- _Exercise description_: Count the lines below that hold the word "elbow" and say how many, with no other text.

[Items from a dataset]
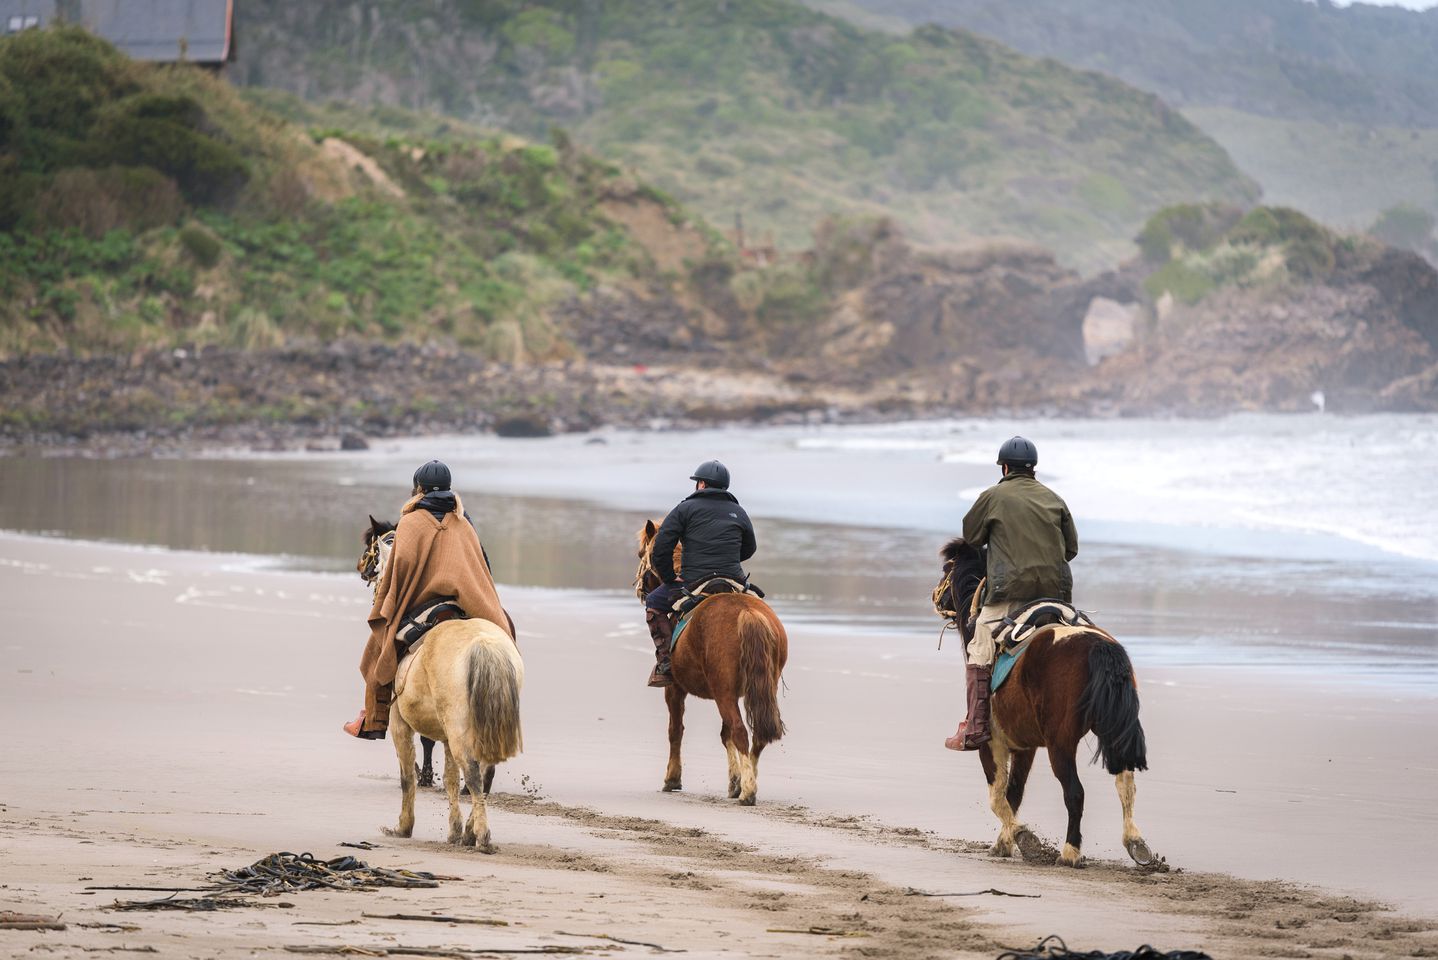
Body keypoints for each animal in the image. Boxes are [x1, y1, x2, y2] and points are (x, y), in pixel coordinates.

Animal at [358, 517, 526, 845]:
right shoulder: (447, 735)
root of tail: (484, 644)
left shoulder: (399, 722)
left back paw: (481, 835)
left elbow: (407, 777)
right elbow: (449, 777)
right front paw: (454, 829)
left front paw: (404, 827)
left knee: (474, 773)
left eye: (376, 550)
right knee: (484, 773)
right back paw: (472, 830)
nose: (364, 570)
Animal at [632, 520, 788, 804]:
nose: (641, 590)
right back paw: (749, 780)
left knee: (740, 731)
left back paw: (748, 790)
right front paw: (734, 781)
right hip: (758, 688)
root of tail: (747, 613)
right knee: (756, 735)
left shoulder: (675, 689)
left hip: (722, 691)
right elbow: (724, 736)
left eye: (641, 554)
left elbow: (675, 730)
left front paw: (672, 778)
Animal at [931, 540, 1156, 868]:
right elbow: (1014, 794)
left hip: (1060, 743)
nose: (935, 596)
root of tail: (1097, 646)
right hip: (1112, 730)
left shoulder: (992, 742)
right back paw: (1136, 844)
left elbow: (997, 797)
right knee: (1126, 783)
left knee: (1075, 793)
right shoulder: (1024, 747)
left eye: (946, 569)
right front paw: (1005, 842)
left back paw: (1070, 852)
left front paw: (1023, 839)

- _Solved problem_: 6